とまあ調子に乗っていたけれど、その後の鬼修正が半端なかった。
タクさんの手が入ってない個所はないんじゃないかってくらいプログラムを弄られて、最終的には全く別物になっていた。
修正前は曲のイメージに合わせたクールな感じだったけど、修正後はそこにやんちゃが混じったというかなんというか……。
原曲のテーマが四季の“冬”なわけだから、クールでしたたかなイメージで先生と作ったんだけど、動きがちょっと大げさになっていたり、笑顔になるように指示されたり、俺の想像していた物とは方向性がズレてしまった。

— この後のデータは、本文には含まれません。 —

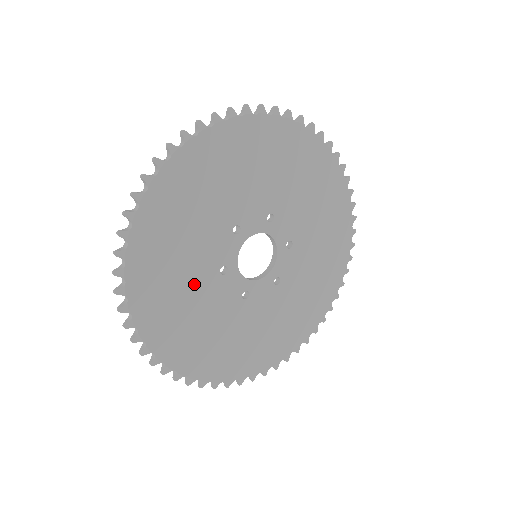
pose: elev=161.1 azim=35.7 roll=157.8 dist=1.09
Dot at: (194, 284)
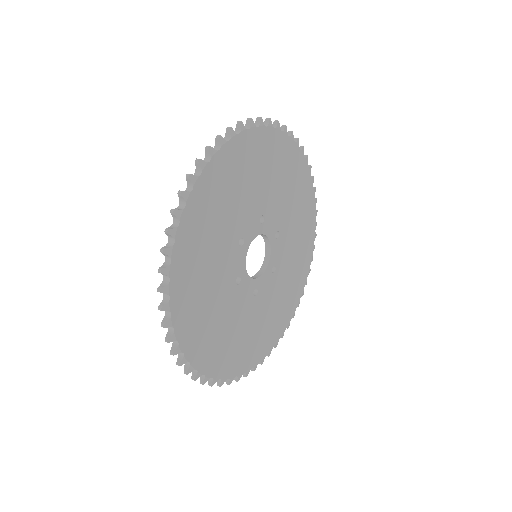
Dot at: (225, 230)
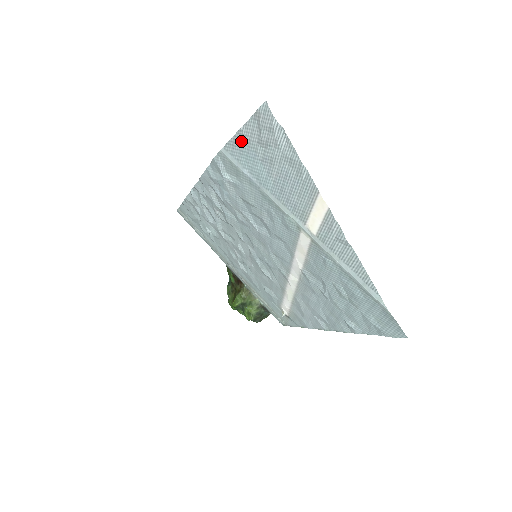
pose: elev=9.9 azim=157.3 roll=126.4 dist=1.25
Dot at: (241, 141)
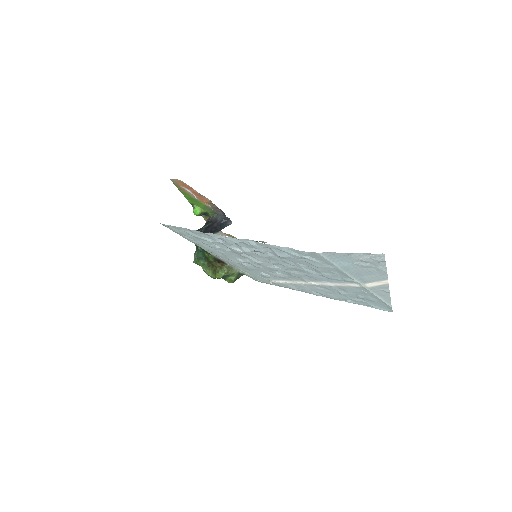
Dot at: (344, 255)
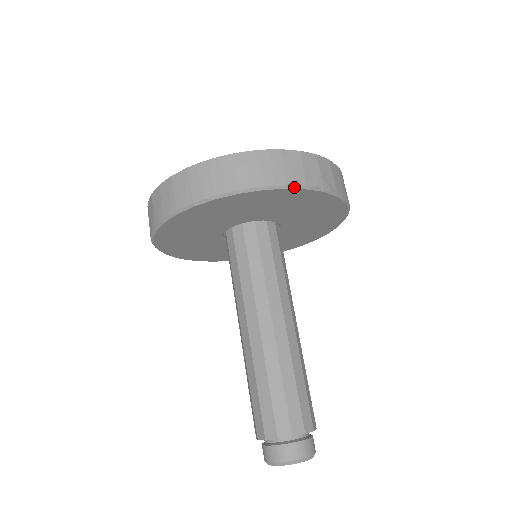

技術的な面は強化されたけど、これじゃあ曲と動きが合わないんじゃないか?
半信半疑のまま試しに一回滑ってみたら意外や意外、周りの評判は修正前よりも良くなっていた。
なんか「背伸び感がなくなって演技が自然になっていた」とか「一樹君の良さが前よりも前面に出ていた」とか、技術的なことじゃなくて表現面の評価が上々。
朝飛と仁もベタ褒めで、ケーゴでさえ感情が籠った声色で「良かったです」と口にしたぐらいだ。
ど、どういうこと?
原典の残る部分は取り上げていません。